El Conde de Romanones es el gran ministro de Hacienda de esta época. Su labor incluye la reforma del cuadro de ingresos. Su reforma grava, por orden de importancia: la tierra, la industria y el comercio.
La reforma de Villaverde
Villaverde es nombrado ministro de Hacienda en 1899. Su labor más urgente es reducir la deuda pública y reformar el cuadro de los ingresos. Su sistema supone el fin de los impuestos territoriales.
El proceso
La reforma liberal de las relaciones sociales fue un proceso que afectó a las principales instituciones económicas. La propiedad comenzó su reforma con las desamortizaciones de Godot, Mendizábal y Madoz. Este cambio supone una nueva concepción de la propiedad, la propiedad absoluta y sin servidumbres.
La banca
Otra de las reformas básicas del Estado liberal es el control de la banca. Para ello hay un proceso de centralización del capital contante y de reforma de la moneda.
El primer banco nacional es el Banco de San Carlos. En 1820 los liberales crean otro banco, el de San Fernando, con capacidad para emitir billetes, para Madrid. En 1845 se funda el Banco de Barcelona y desde 1855 los de Bilbao, Santander, Málaga, etc. En 1831 comienza a funcionar la Bolsa de Madrid.
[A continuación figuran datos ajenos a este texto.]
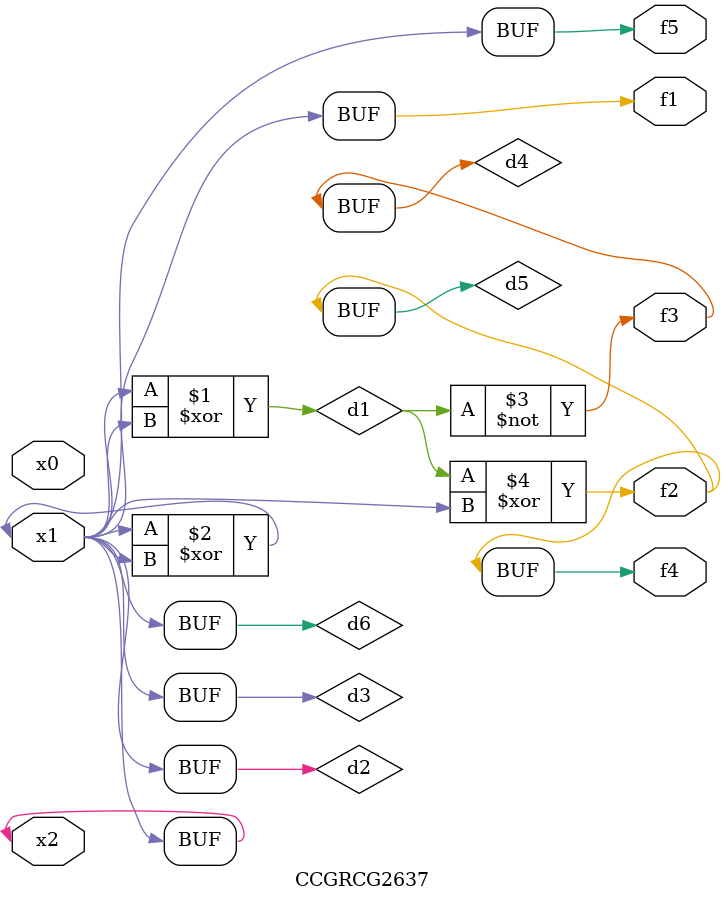
<source format=v>
module CCGRCG2637(
	input x0, x1, x2,
	output f1, f2, f3, f4, f5
);

	wire d1, d2, d3, d4, d5, d6;

	xor (d1, x1, x2);
	buf (d2, x1, x2);
	xor (d3, x1, x2);
	nor (d4, d1);
	xor (d5, d1, d2);
	buf (d6, d2, d3);
	assign f1 = d6;
	assign f2 = d5;
	assign f3 = d4;
	assign f4 = d5;
	assign f5 = d6;
endmodule

</source>
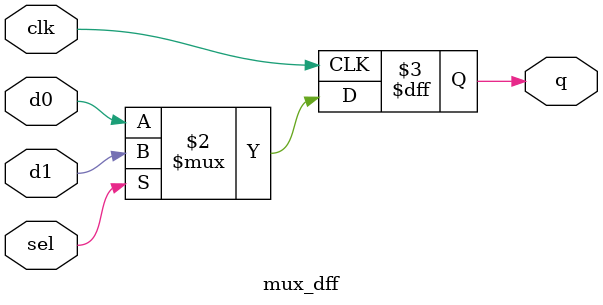
<source format=sv>
module mux_dff (
    input clk, sel,
    input d0, d1,
    output reg q
);
always @(posedge clk) begin
    q <= sel ? d1 : d0;
end
endmodule
</source>
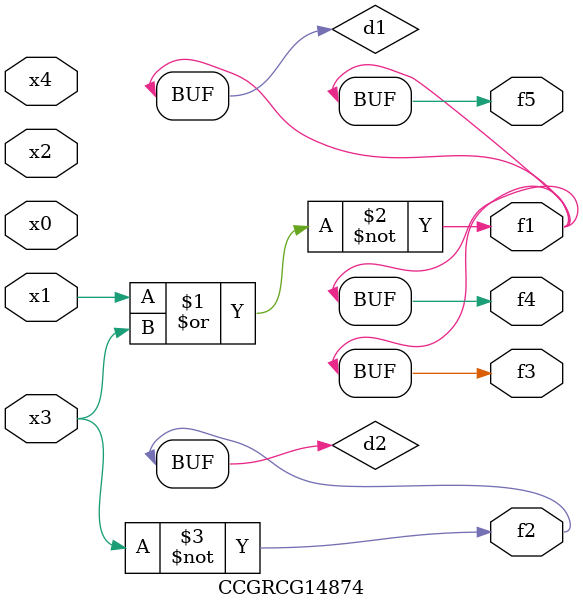
<source format=v>
module CCGRCG14874(
	input x0, x1, x2, x3, x4,
	output f1, f2, f3, f4, f5
);

	wire d1, d2;

	nor (d1, x1, x3);
	not (d2, x3);
	assign f1 = d1;
	assign f2 = d2;
	assign f3 = d1;
	assign f4 = d1;
	assign f5 = d1;
endmodule

</source>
En 1844 se crea el Banco de Isabel II que tiene la prioridad para abrir sucursales en otras capitales de provincia. En 1848 se funda el Nuevo Banco de San Fernando con monopolio de emisión de billetes de banco en Madrid. En 1849 ese monopolio se extiende a toda España. En 1852 Bravo Murillo crea la Caja General de Depósitos con el objeto de centralizar las rentas privadas, sobre todo las pequeñas.
En 1856 se crea un banco único en Madrid que será el Banco de España. En 1874 se concede el monopolio de emisión de billetes, con lo que se unifica la moneda y se extiende su validez a todo el país. En 1868 se crea la nueva moneda oficial, la peseta, con validez en todo el territorio nacional hasta el 1 de enero de 1999.